Tuesday, 15 November 2011

Article by ABC's Jeremy Lee which supports radio interview

The Upwelling Festival celebrates a natural phenomenon - the bonney upwelling - which happens around this time each year when the winds off the coast change direction causing the currents to pick up nutrients from the sea floor leading to a kind of feeding frenzy in the ocean.
Artist Catherine Bailey describes it as a kind of 'ecological fairyland'.
It's also been the source of a large sculptural piece she's been creating in partnership with various local community groups called What Lies Beneath which will form a part of the Upwelling Festival this Saturday.
Over the past few months Catherine and a group of helpers have been collecting various pieces of flotsam and jetsam while walking around Portland's coastline, and these items have gone on to form the basis of a huge array of artworks inspired by various forms of sea life.

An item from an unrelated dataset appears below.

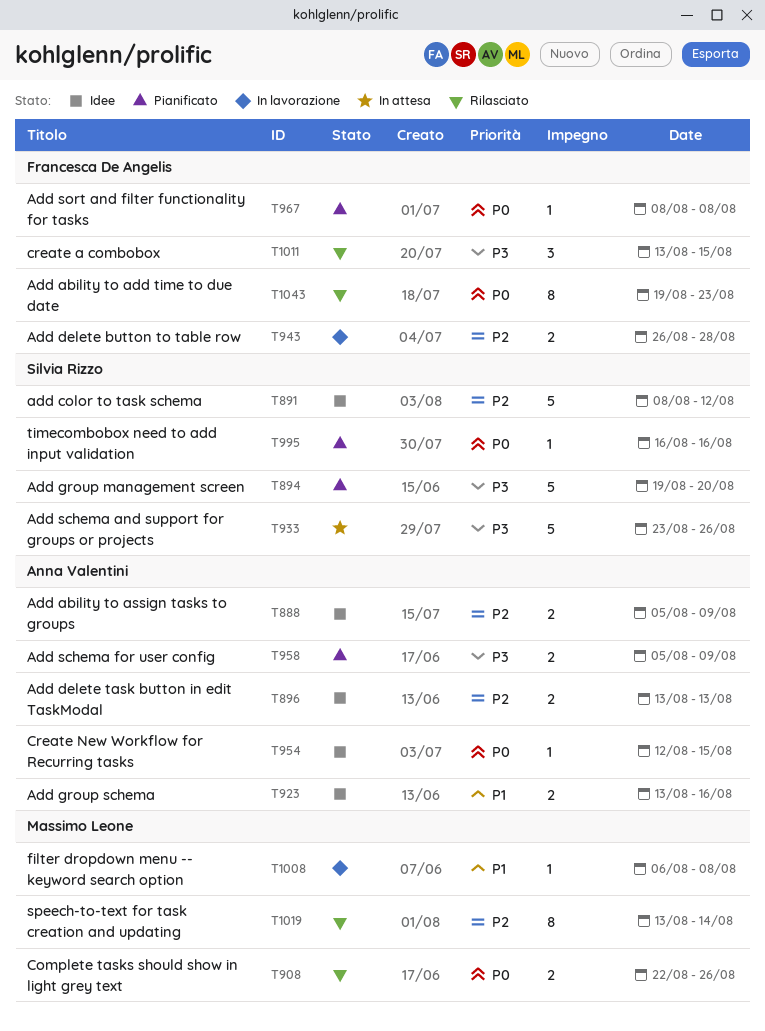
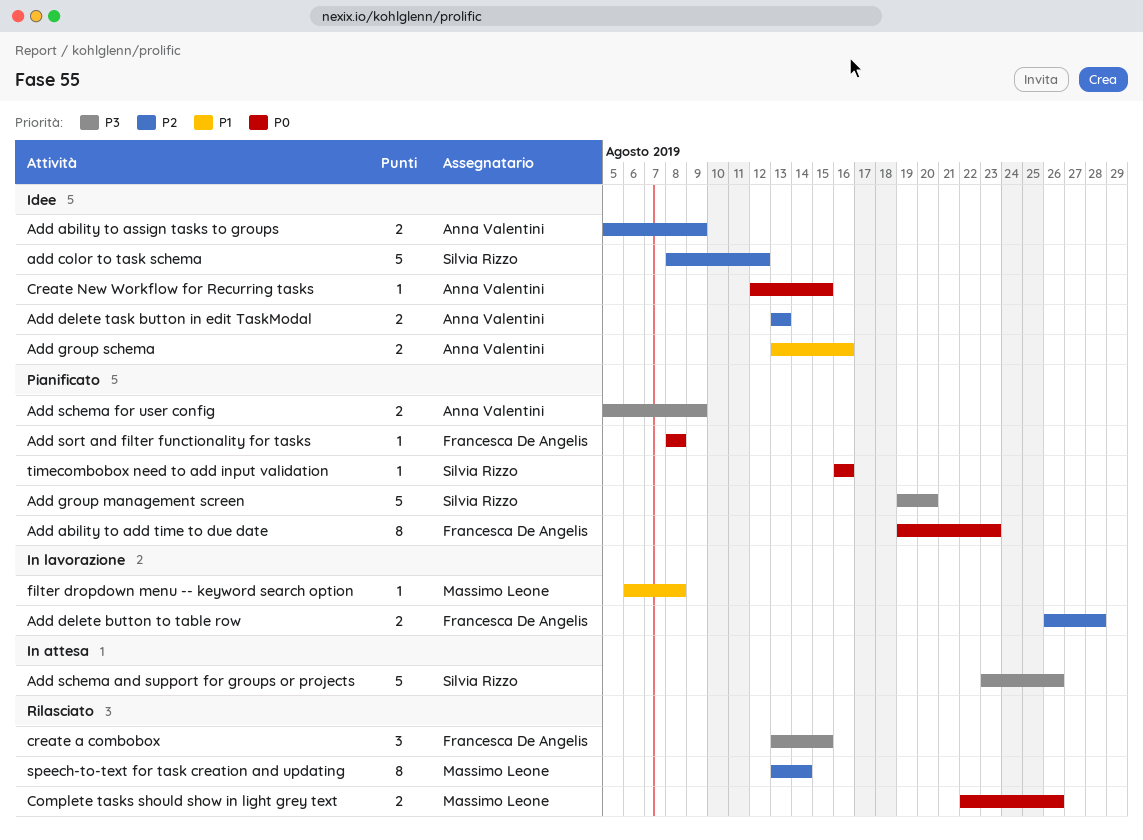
Add ability to add time to due date, status: Rilasciato -> Pianificato

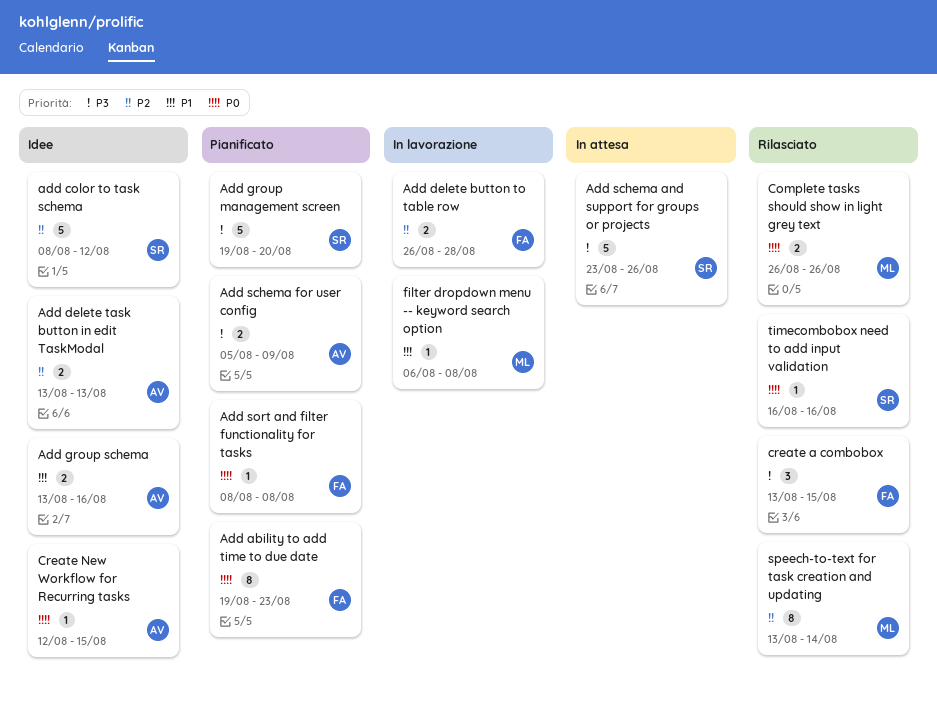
Add ability to assign tasks to groups: present -> none
Complete tasks should show in light grey text, start: Aug 22 -> Aug 26
timecombobox need to add input validation, status: Pianificato -> Rilasciato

Some pieces directly resemble creatures such as seals, while others are more oblique takes on animals like jellyfish.
It's quite amazing to see the array of objects which have been collected and used - colanders, plastic bags, floats, and all sorts of pieces of rubbish have been sorted by colour and then used to make the works which will hang from a hammock suspended three meters off the ground.
The hammock has been constructed from 12 pack rings - the plastic loops which hold slabs of beer together, and which are normally considered the enemy of much marine life.
In using the rings Catherine was initially harking back to a childhood memory of collecting six pack rings which her mother then sewed together to make a hammock.
The one Catherine has created is a bit larger however and will be about 15 meters long. It also of course comments on the dangers of these materials to marine life.
Weather permitting, the hammock and various artworks will be installed on Saturday morning down on the foreshore near the festival site in Portland.